Congress has already approved almost $52 billion in disaster relief. Mr. Mulvaney said in his letter that the administration believes it is "prudent to offset new spending," and that it wants to work with lawmakers to find the best way to do that.
The two biggest chunks of the disaster-relief request sent to Congress Friday are $25 billion for the Federal Emergency Management Agency's disaster-relief fund and $12 billion for flood mitigation projects.
Even before the White House had officially sent its request, senior Republicans from Texas were criticizing it as insufficient. In a hearing Thursday evening, Senate Majority Whip John Cornyn (R., Texas) called the request "wholly inadequate." Texas Gov. Greg Abbott has requested $61 billion in assistance, which Mr. Cornyn supports, an aide said.
Democrats said the request didn't come close to what would be needed, particularly for Puerto Rico, which is struggling to restore power and rebuild. Puerto Rico is asking Congress for $94.4 billion to rebuild.
"This request does not come close to what local officials say is needed, " said Rep. Nita Lowey of New York, the top Democrat on the House Appropriations Committee, in a statement Friday.
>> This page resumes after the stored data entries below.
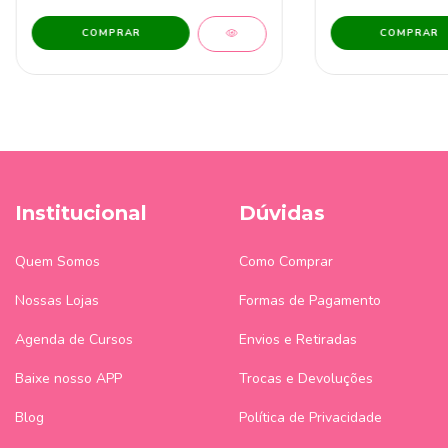
Institucional
Dúvidas
Quem Somos
Como Comprar
Nossas Lojas
Formas de Pagamento
Agenda de Cursos
Envios e Retiradas
Baixe nosso APP
Trocas e Devoluções
Blog
Política de Privacidade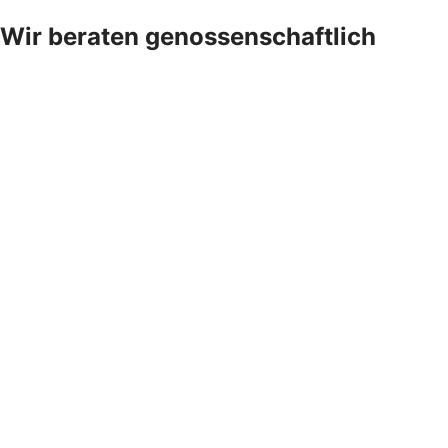
Wir beraten genossenschaftlich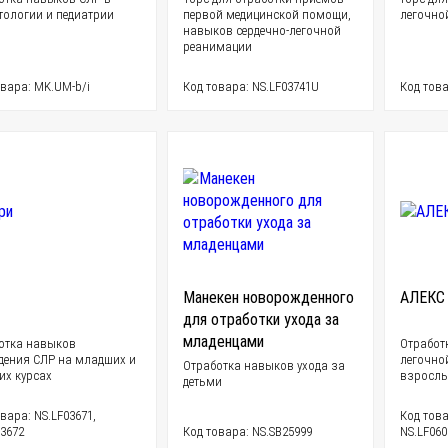
тологии и педиатрии
первой медицинской помощи,
легочно
навыков сердечно-легочной
реанимации
овара: MK.UM-b/i
Код товара: NS.LF03741U
Код това
Манекен новорожденного
АЛЕКС
для отработки ухода за
младенцами
отка навыков
Отработ
дения СЛР на младших и
легочно
Отработка навыков ухода за
их курсах
взрослых
детьми
вара: NS.LF03671,
Код това
03672
Код товара: NS.SB25999
NS.LF06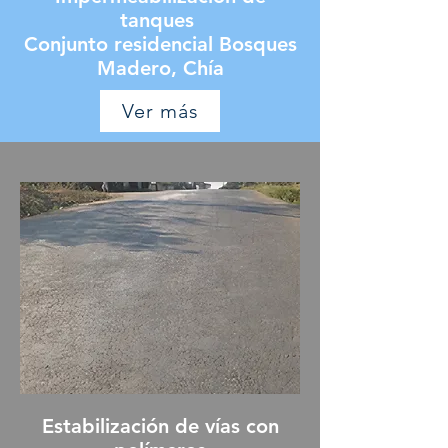
tanques
Conjunto residencial Bosques
Madero, Chía
Ver más
Estabilización de vías con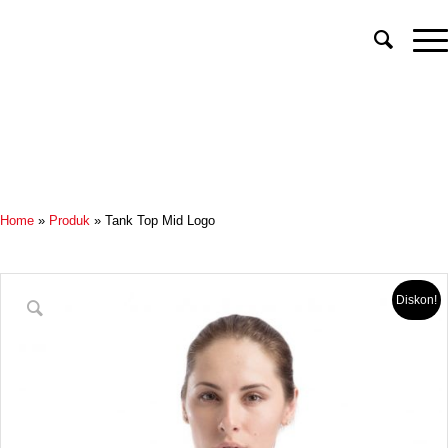
Indonesia
Home
»
Produk
»
Tank Top Mid Logo
Diskon!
Democrats also objected to the administration's proposal to curb federal spending by $59 billion to offset the cost of the emergency aid, including $1 billion in federal highway funding and $44 billion from extending mandatory spending limits, known as the sequester, for two additional years on nonmilitary spending.
Lawmakers have opted in the past to extend sequester cuts in the future, while repeatedly voting to raise spending in the short term. Congressional leaders are currently in discussions with the White House about raising spending caps for the rest of fiscal year 2018.
The White House proposal to offset the third batch of disaster aid is likely to ignite a debate on Capitol Hill. Republicans have often pressed to cut spending elsewhere so that disaster aid doesn't add to the federal budget deficit, but the previous two batches of disaster aid passed by Congress this year weren't offset.
Rep. Mark Walker (R., N.C.), chairman of the Republican Study Committee, a group of about 150 House Republicans, raised concerns over the last installment of disaster aid adding to the deficit.
Democrats have traditionally argued that emergency spending doesn't need to be offset and they criticized Republicans for proposing trims while they are working to pass a tax overhaul that could add $1.5 trillion to the federal deficit over 10 years. The tax rewrite passed the House on Thursday and is expected to come to the Senate floor later this month.
With the tax bill adding to the deficit, "it is galling that the Administration is requesting offsets in exchange for helping Americans rebuild their lives," Ms. Lowey said Friday.